Participants: Individuals eligible for inclusion were all adults without malignancy; schizophrenia; dementia; or cardiovascular, kidney, liver, or ulcer diseases (that is, with low baseline risk). The study included 1 370 832 diclofenac initiators, 3 878 454 ibuprofen initiators, 291 490 naproxen initiators, 764 781 healthcare seeking paracetamol initiators matched by propensity score, and 1 303 209 healthcare seeking non-initiators also matched by propensity score.
Main outcome measures: Cox proportional hazards regression was used to compute the intention to treat hazard ratio (as a measure of the incidence rate ratio) of major adverse cardiovascular events within 30 days of initiation.

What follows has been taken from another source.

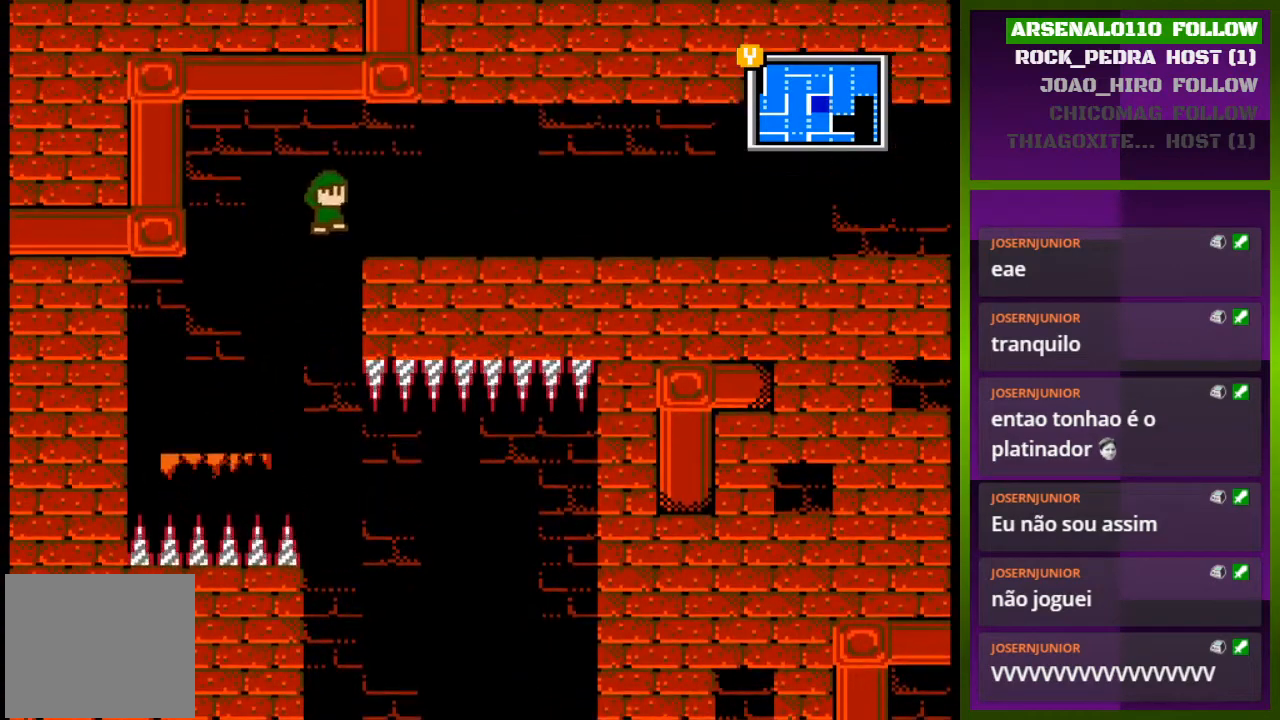
{"buttons": [], "events": [[67, "CROSS", "up"], [400, "DPAD_RIGHT", "up"], [400, "TRIANGLE", "down"], [500, "TRIANGLE", "up"]]}
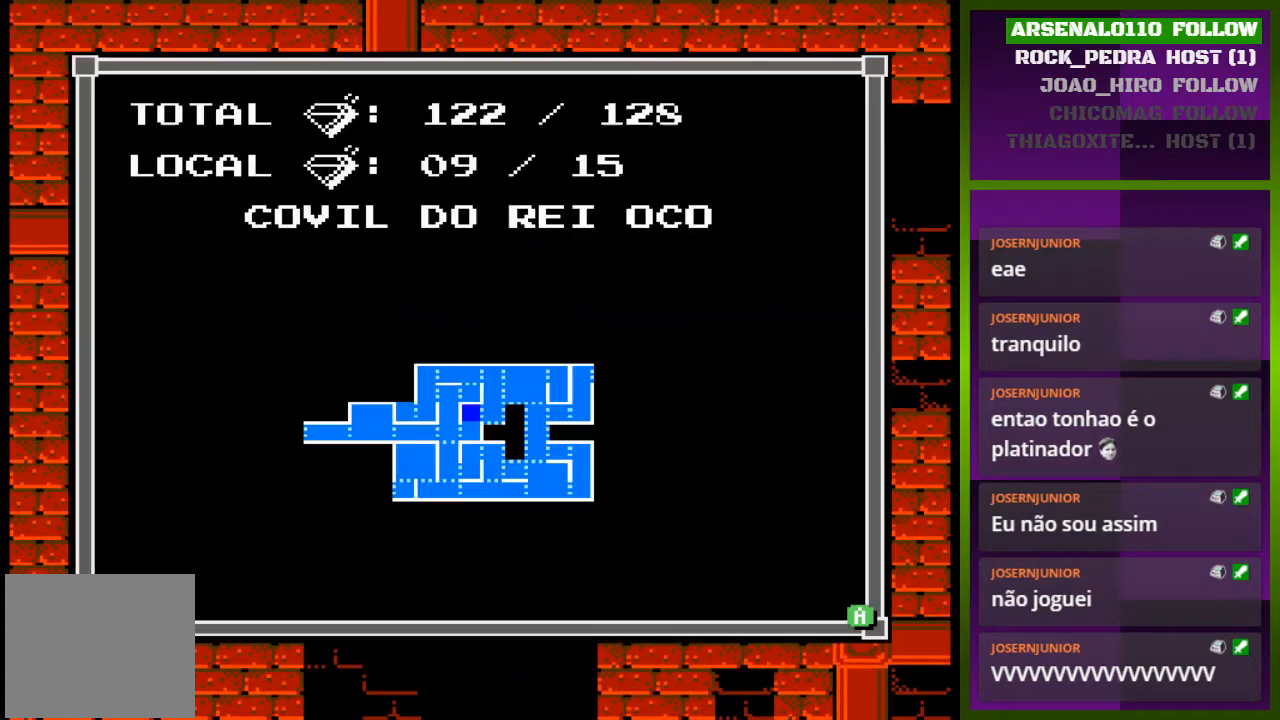
{"buttons": [], "events": []}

Results: The adverse event rate among diclofenac initiators increased by 50% compared with non-initiators (incidence rate ratio 1.5, 95% confidence interval 1.4 to 1.7), 20% compared with paracetamol or ibuprofen initiators (both 1.2, 1.1 to 1.3), and 30% compared with naproxen initiators (1.3, 1.1 to 1.5). The event rate for diclofenac initiators increased for each component of the combined endpoint (1.2 (1.1 to 1.4) for atrial fibrillation/flutter, 1.6 (1.3 to 2.0) for ischaemic stroke, 1.7 (1.4 to 2.0) for heart failure, 1.9 (1.6 to 2.2) for myocardial infarction, and 1.7 (1.4 to 2.1) for cardiac death) as well as for low doses of diclofenac, compared with non-initiators. Although the relative risk of major adverse cardiovascular events was highest in individuals with low or moderate baseline risk (that is, diabetes mellitus), the absolute risk was highest in individuals with high baseline risk (that is, previous myocardial infarction or heart failure). Diclofenac initiation also increased the risk of upper gastrointestinal bleeding at 30 days, by approximately 4.5-fold compared with no initiation, 2.5-fold compared with initiation of ibuprofen or paracetamol, and to a similar extent as naproxen initiation.
Conclusions: Diclofenac poses a cardiovascular health risk compared with non-use, paracetamol use, and use of other traditional non-steroidal anti-inflammatory drugs.